Acaba de inaugurarse el Mobile World Congress 2025, en Barcelona. Parece una feria, como aquellas en las que El Maño ponía su tómbola y rifaba el perrito piloto y la muñeca Chochona. Y, en efecto, es lo que es. Parece una exhibición de perros con pedigree, en la cual las compañías telefónicas se enfrentan a los retos cuánticos y aplican la inteligencia artificial a todo lo que se aloje en nuestros bolsillos, para impedir que nos demos cuenta de que hay formas de vida diferentes a nuestro alcance. Y, en efecto, es lo que es. Parece, además, una muestra de quincalla en la que los aparatitos nos acercan a una conexión con todo lo que necesitamos. Ir más allá supondría ya la esclavitud. Supondría que sean las grandes compañías de Silicon Valley, en pugna con las copias chinas, las que te digan cómo tienes que vivir, qué tienes que comprar y cuándo podrás ser tú mismo. Y, en efecto, es lo que es. No se trata de un congreso sobre comunicación, sino policial. Y no se refiere a la policía que a veces protege nuestros derechos y otras veces procede contra los de otros, normalmente culpables de algo, sino que se trata de una policía privada, un vigilante corporativo, que sólo pretende que paguemos por su control, cuando compramos lo que ellos inventan para vigilarnos, y cuando vendemos nuestra alma a Google. Es lo que se pretende: que quienes controlan cobren de quienes son controlados.

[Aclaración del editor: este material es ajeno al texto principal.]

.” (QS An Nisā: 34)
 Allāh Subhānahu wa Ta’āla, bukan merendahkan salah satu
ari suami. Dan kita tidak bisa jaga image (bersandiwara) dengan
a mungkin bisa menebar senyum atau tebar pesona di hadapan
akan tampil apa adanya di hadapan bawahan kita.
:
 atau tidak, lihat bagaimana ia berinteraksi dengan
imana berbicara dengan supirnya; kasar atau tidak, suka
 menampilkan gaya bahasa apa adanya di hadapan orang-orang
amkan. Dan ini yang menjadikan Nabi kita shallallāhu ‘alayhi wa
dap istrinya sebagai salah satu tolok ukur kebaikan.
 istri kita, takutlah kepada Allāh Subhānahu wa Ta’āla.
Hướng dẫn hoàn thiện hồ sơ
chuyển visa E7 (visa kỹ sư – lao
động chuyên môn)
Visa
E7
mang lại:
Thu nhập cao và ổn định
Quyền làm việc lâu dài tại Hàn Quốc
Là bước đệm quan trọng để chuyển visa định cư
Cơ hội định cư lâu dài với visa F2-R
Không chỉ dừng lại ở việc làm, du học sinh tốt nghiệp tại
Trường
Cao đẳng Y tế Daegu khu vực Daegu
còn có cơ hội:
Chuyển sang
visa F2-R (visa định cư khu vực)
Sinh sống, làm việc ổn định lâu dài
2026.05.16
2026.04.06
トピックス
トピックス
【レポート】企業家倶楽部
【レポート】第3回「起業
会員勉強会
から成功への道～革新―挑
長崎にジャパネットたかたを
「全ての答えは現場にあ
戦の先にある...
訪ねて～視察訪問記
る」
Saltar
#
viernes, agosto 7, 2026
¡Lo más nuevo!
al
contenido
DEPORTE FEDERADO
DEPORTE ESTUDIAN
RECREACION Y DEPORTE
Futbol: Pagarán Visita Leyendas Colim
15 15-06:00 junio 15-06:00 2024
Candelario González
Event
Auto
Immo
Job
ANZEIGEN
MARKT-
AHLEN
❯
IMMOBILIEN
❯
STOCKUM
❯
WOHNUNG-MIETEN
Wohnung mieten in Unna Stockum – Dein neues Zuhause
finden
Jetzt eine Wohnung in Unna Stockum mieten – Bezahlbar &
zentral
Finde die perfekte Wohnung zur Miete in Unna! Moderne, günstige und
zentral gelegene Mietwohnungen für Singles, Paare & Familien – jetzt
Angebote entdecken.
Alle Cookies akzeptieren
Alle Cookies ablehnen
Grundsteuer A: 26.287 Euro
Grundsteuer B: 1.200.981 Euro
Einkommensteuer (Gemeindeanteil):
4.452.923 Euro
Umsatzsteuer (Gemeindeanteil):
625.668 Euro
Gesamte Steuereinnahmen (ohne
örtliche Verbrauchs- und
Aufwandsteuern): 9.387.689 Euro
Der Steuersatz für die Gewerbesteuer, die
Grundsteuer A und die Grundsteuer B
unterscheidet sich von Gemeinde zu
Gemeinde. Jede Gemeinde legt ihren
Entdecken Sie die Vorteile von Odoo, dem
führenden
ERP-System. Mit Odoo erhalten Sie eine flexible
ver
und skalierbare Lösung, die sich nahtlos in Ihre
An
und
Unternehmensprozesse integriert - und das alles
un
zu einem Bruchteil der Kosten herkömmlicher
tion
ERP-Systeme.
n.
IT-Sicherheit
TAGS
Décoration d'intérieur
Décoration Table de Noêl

La inteligencia artificial ya está reescribiendo la historia. También quiere escribir, dentro y fuera de nuestras conciencias y nuestras vidas, lo que está ocurriendo. El presente es otro producto, igual que el propio teléfono móvil que llevamos siempre ante los ojos. Es lo que oculta esta gente cuando monta estos llamados congresos que son, en realidad, espectáculos de fuegos artificiales para que nos acerquemos a comprar acciones en el mercado continuo de lo que saben de nosotros. La única moneda que se acepta es nosotros mismos: nuestra privacidad y, sobre todo, nuestra impotencia. Acabamos de comenzar una era en la que la única comunicación es la que ellos proponen. Nos venden, en esos teléfonos móviles, sombras del poder que tienen estas nuevas corporaciones que actualizan al hombre. Somos la verdadera mercancía. Pero es sólo una sombra, un engaño: no existe esa inmortalidad, ni ninguna corrección no programada, como averiguaron los Nexus-6 de Blade Runner.
El propio entusiasmo que rodea al MWC es la sombra de las falsedades que sostienen a cualquier estado policial. Por muy apartada que esté la casa en que vives, necesitarás febrilmente una wifi. La hiperconexión, o el aislamiento. Es la alternativa que nos dan. El hombre hiperconectado no importará, el aislado tampoco. Es la sociedad hacia la que nos dirigimos., con estamentos tan distantes que no se podrá saltar de uno a otro. Una nueva sociedad de castas en la que la igualdad será una idea que irá borrándose de nuestra mente, por inalcanzable, igual que el resto de los derechos. Esta esclavitud presentada primero como revolución, y después como liberación, no es más que un opiáceo que nos dan purificado, para luego mantenernos adictos a la metadona, barata y tan adictiva como el otro. Antes de regalar teléfonos móviles a los niños, dejemos que lean libros apasionantes -hay muchos-, y jueguen con caballitos de madera y camiones de safari.